Wasem empfahl stattdessen eine schnelle Reform des Finanzierungssystems. Die sei zwar von Spahn angekündigt, komme allerdings nicht schnell genug. "Wenn man an dem Zeitplan festhalten will, braucht man eine Übergangsregelung, die Krankenkassen mit sehr schlechter finanzieller Situation hilft, damit sie nicht unter dem Druck zahlreicher Abwanderungen kollabieren", sagte er.
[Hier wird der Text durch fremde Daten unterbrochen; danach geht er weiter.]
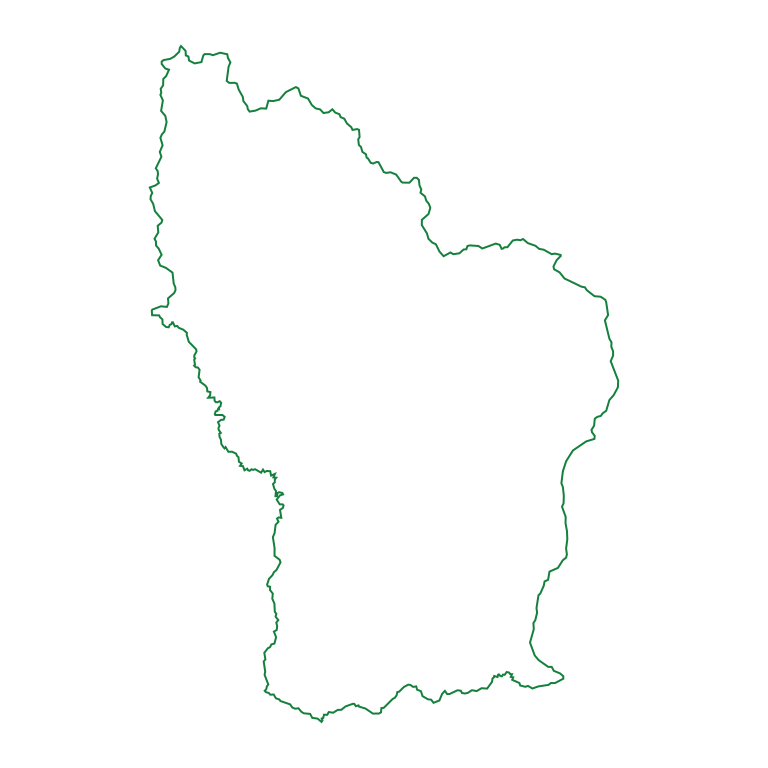 Pang Mapha, Mae Hong Son, Thailand
{"feature_id": "78962969B96104759744449", "entity_name": "Pang Mapha", "entity_type": "district", "adm_level": 2, "iso_a3": "THA", "parent_name": "Thailand", "parent_adm1": "Mae Hong Son", "projection": "robinson", "projection_center": [98.144, 19.592], "detail": "fine", "context": "isolated", "style": "outline", "palette": "green", "viewbox_px": 768, "rotation_deg": 0, "n_neighbors": 0, "source": "geoboundaries", "source_scale": "gbopen_adm2", "svg_char_len": 6084}
<svg xmlns="http://www.w3.org/2000/svg" viewBox="0 0 768 768"><path d="M321.5,721.9L322.5,720.4L321.7,718.5L323.2,718.0L324.0,714.7L327.3,714.8L328.7,712.1L333.2,712.7L337.7,709.9L341.3,709.8L345.6,706.4L352.9,703.8L354.3,703.9L355.9,706.2L358.5,705.4L359.1,706.6L365.6,708.6L372.9,713.6L379.1,713.5L381.0,712.3L381.4,708.1L383.8,707.8L392.6,699.0L394.8,697.8L396.6,695.4L397.3,692.1L399.1,691.7L403.9,687.0L408.2,684.7L410.3,684.9L413.1,686.9L416.2,686.4L417.1,689.7L420.9,691.2L422.6,696.2L428.0,699.3L431.2,699.7L433.5,702.8L439.4,700.5L442.1,693.9L444.9,690.9L447.2,694.1L449.6,694.0L457.4,690.3L460.8,690.7L462.0,693.0L464.8,693.5L467.8,692.9L471.9,690.2L476.6,691.1L481.6,688.2L487.1,688.6L492.0,681.9L492.5,678.5L493.9,677.4L494.2,676.0L497.5,677.0L498.1,674.7L498.9,674.4L500.5,676.1L501.9,676.3L503.0,674.6L504.7,674.8L506.7,672.0L509.1,672.6L510.2,674.1L512.0,674.2L510.8,676.9L513.2,677.3L512.2,679.8L519.4,683.0L520.2,685.5L525.4,686.8L528.0,685.9L532.4,688.5L538.4,686.4L548.5,684.9L550.9,683.0L555.0,683.1L563.3,678.7L563.3,676.2L560.0,673.4L553.8,670.8L551.7,666.9L548.2,666.9L538.5,660.0L534.7,655.4L530.0,642.6L533.8,629.1L533.4,623.1L535.3,620.1L537.1,612.7L536.5,608.0L538.5,595.2L540.3,593.5L543.7,585.9L544.6,581.4L548.1,579.8L549.5,571.6L557.9,567.9L562.8,560.3L566.1,557.6L566.9,554.4L566.1,548.6L567.3,539.3L567.0,531.3L565.5,523.0L565.7,516.9L562.0,506.7L563.6,503.2L563.8,495.4L562.9,487.2L561.4,483.2L562.9,471.2L566.1,461.3L572.9,450.5L586.2,441.4L594.4,438.9L594.7,435.8L592.0,432.3L591.5,429.8L594.1,425.7L594.8,418.7L597.2,416.9L600.8,415.9L602.7,413.3L606.2,410.8L609.4,400.0L613.7,395.1L617.9,387.3L618.2,380.6L610.7,361.2L613.1,355.6L613.1,351.3L611.3,346.8L611.5,342.4L609.4,338.7L604.9,320.3L608.1,315.1L606.1,301.7L605.3,299.8L600.6,296.7L594.5,296.2L586.8,290.2L584.9,287.3L581.5,286.7L564.5,278.5L559.5,272.3L554.1,269.3L553.5,266.5L556.6,260.2L560.8,255.9L560.6,254.9L554.9,253.6L551.7,254.2L543.7,249.7L539.2,248.9L535.5,245.8L527.8,243.1L523.0,239.0L520.6,240.2L516.9,239.7L512.8,240.5L507.4,247.2L504.5,247.3L503.1,248.5L501.6,248.8L499.7,244.8L495.7,243.6L482.3,248.5L478.4,246.0L469.8,245.4L467.5,246.0L466.3,249.3L463.6,249.5L459.4,253.3L453.3,254.2L450.5,252.5L443.6,256.2L439.5,251.6L435.9,244.3L432.2,242.5L428.4,238.7L427.0,233.5L421.8,225.1L421.9,219.8L428.5,214.0L430.3,207.9L428.9,203.9L426.3,200.7L424.9,196.3L420.5,192.8L421.3,189.4L419.5,185.4L418.9,179.9L416.7,177.8L414.0,177.8L409.4,182.7L402.6,182.6L401.3,181.8L396.2,174.6L390.6,172.3L386.1,172.9L383.8,172.1L378.5,162.2L376.6,162.0L373.2,163.5L370.7,162.8L368.1,158.6L366.6,157.6L366.0,154.3L362.4,151.9L361.0,147.0L358.9,145.0L358.2,139.4L359.6,137.1L359.0,129.8L357.2,129.1L352.5,129.9L351.3,127.2L346.9,123.4L344.3,118.7L340.7,117.2L339.4,114.2L335.2,112.6L332.4,109.3L328.6,112.3L323.5,113.0L320.1,109.4L315.7,108.4L311.9,105.1L308.0,98.5L300.9,95.8L298.4,88.4L295.8,87.1L285.9,92.1L279.3,99.7L273.1,101.1L268.4,100.7L266.2,108.6L260.8,108.3L255.5,110.6L249.6,111.6L247.8,109.1L247.2,106.0L243.4,101.1L242.8,96.9L238.7,89.6L236.9,83.6L234.7,82.8L229.2,82.9L226.7,80.9L228.6,66.7L230.4,62.3L227.9,57.9L227.3,54.3L220.2,52.7L212.9,55.2L209.7,54.1L204.6,54.1L203.3,55.5L201.4,62.1L194.7,63.4L189.1,60.6L188.4,56.5L185.8,55.4L185.6,50.9L181.0,46.1L179.8,48.0L179.2,51.8L174.2,56.6L170.3,58.8L163.5,60.1L161.7,61.6L161.7,64.0L165.3,68.5L169.0,69.7L166.1,76.2L163.3,78.9L163.1,85.4L160.7,88.8L161.3,92.7L160.4,94.9L162.9,100.4L161.1,110.9L165.3,115.9L166.6,122.0L164.4,131.5L161.9,134.4L160.4,137.8L162.6,145.3L159.8,151.9L161.4,156.8L155.8,168.3L157.7,171.1L158.0,174.3L157.1,178.6L158.9,182.9L155.5,185.4L149.8,187.5L152.3,193.0L150.8,195.8L150.5,199.2L153.2,203.9L154.9,211.1L162.3,220.0L161.5,222.6L157.7,225.8L158.3,232.4L154.5,238.8L155.9,241.3L156.1,245.6L158.7,248.6L161.6,254.8L158.1,260.2L160.2,265.6L165.8,267.8L172.5,272.6L173.7,283.5L175.3,287.3L175.5,290.1L174.2,293.0L168.0,298.4L168.4,303.5L166.9,306.9L161.0,306.3L152.3,309.6L151.8,310.6L152.1,315.2L159.2,315.4L159.9,317.1L162.4,319.4L162.6,324.0L166.1,327.0L168.7,327.3L169.8,324.8L171.4,324.2L172.0,322.4L172.9,322.3L174.8,326.4L177.1,325.9L178.8,327.8L183.3,329.7L186.9,332.8L186.7,334.8L188.8,341.8L196.2,349.4L196.5,351.4L194.3,355.5L194.3,357.5L195.1,358.4L194.2,359.7L195.0,364.8L194.1,365.6L195.7,367.3L197.9,367.5L199.6,369.8L198.6,377.2L200.6,380.5L200.1,381.7L205.4,385.6L207.0,388.0L207.3,391.4L210.4,392.1L210.1,395.3L208.2,397.7L214.4,397.5L214.6,400.7L215.7,402.1L217.4,402.3L219.7,401.2L221.1,402.7L220.5,406.2L218.8,407.5L219.1,409.3L217.9,409.2L217.4,410.9L215.7,411.3L214.8,414.2L215.3,415.0L222.5,415.0L224.7,416.9L223.7,419.6L221.0,419.9L218.0,422.2L219.5,425.7L218.5,427.9L218.6,429.7L220.8,432.9L219.3,433.7L219.5,436.6L221.0,439.9L221.3,444.0L223.2,446.9L224.5,448.4L225.6,447.1L228.4,451.8L231.9,451.7L236.2,453.7L236.8,455.6L238.5,457.2L238.9,461.7L241.7,463.5L240.1,465.8L243.0,466.2L244.5,470.3L247.2,468.7L248.1,470.3L249.6,470.8L251.5,469.3L253.0,469.9L255.1,469.2L261.1,472.7L263.0,469.6L264.6,472.1L266.7,471.0L270.2,471.2L271.1,475.6L274.9,473.9L273.4,477.4L276.2,477.7L274.8,479.5L274.8,482.3L273.0,484.0L274.3,488.6L276.0,491.1L275.5,496.2L276.8,496.2L277.6,493.0L279.2,492.2L282.4,493.0L283.1,494.4L279.9,495.4L276.7,499.6L279.7,504.3L282.7,504.4L283.6,505.4L282.9,507.9L280.0,509.9L281.3,517.8L278.6,517.4L277.0,518.6L278.5,521.8L275.6,524.8L274.6,533.0L272.9,537.1L274.6,548.3L274.5,555.8L279.6,559.7L280.5,562.4L276.4,570.1L273.9,572.2L272.5,575.1L269.0,578.8L267.1,584.6L267.8,586.3L270.1,586.7L270.0,590.0L272.8,593.6L272.3,598.8L274.4,603.5L274.8,611.8L276.3,613.7L275.6,616.7L278.3,620.1L276.3,622.5L277.2,626.2L276.7,630.0L273.9,631.6L276.1,637.2L274.4,643.6L271.4,644.4L269.9,647.3L267.9,648.2L264.3,652.8L265.4,659.4L263.7,661.5L265.2,671.7L264.6,674.8L268.3,684.5L266.9,686.3L266.2,689.4L264.7,690.8L266.0,692.2L268.7,692.9L270.3,694.7L273.7,694.5L275.9,698.3L279.4,699.5L280.4,701.0L290.2,704.4L292.3,707.5L295.1,708.7L298.5,708.3L301.4,711.8L303.8,713.3L310.1,713.9L312.3,717.9L317.6,718.6L321.5,721.9Z" fill="none" stroke="#15803d" stroke-width="2"/></svg>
Unmittelbar nach Spahns Ankündigung hatte es gemischte Reaktionen gegeben: Die SPD war empört, Gesundheitspolitiker Karl Lauterbach warf Spahn einen "Kniefall vor der Arbeitgeberschaft" vor. Der Arbeitgeberverband war hingegen zufrieden. Auch der Bund der Steuerzahler hatte die Pläne gelobt.

Spahns Pläne im Detail

Spahns Pläne sehen vor, dass die Finanzreserven einer Kasse das Volumen der Ausgaben eines Monats künftig nicht mehr überschreiten dürfen. Was darüberliegt, soll über einen Zeitraum von drei Jahren abgebaut werden müssen.

Kassen, die ihre Reserven selbst durch einen kompletten Verzicht auf den Zusatzbeitrag nicht in dieser Zeit ausreichend abschmelzen können, sollen dafür zwei Jahre mehr Zeit bekommen. Danach sollen die Kassen den Rest an den Gesundheitsfonds abführen müssen.

Spahn will auch die Beitragszahler in der gesetzlichen Krankenversicherung per Gesetz in Milliardenhöhe entlasten. Wie im Koalitionsvertrag vorgesehen, sollen die bisher allein von den Kassenmitgliedern zu zahlenden Zusatzbeiträge ab 1. Januar 2019 zu gleichen Teilen von Arbeitgebern und Arbeitnehmern getragen werden. Dies soll die Kassenmitglieder und Rentner um 6,9 Milliarden Euro entlasten. Die Entlastung bezifferte Spahn auf 15 Euro für jemanden, der ein Einkommen von 3000 Euro brutto hat.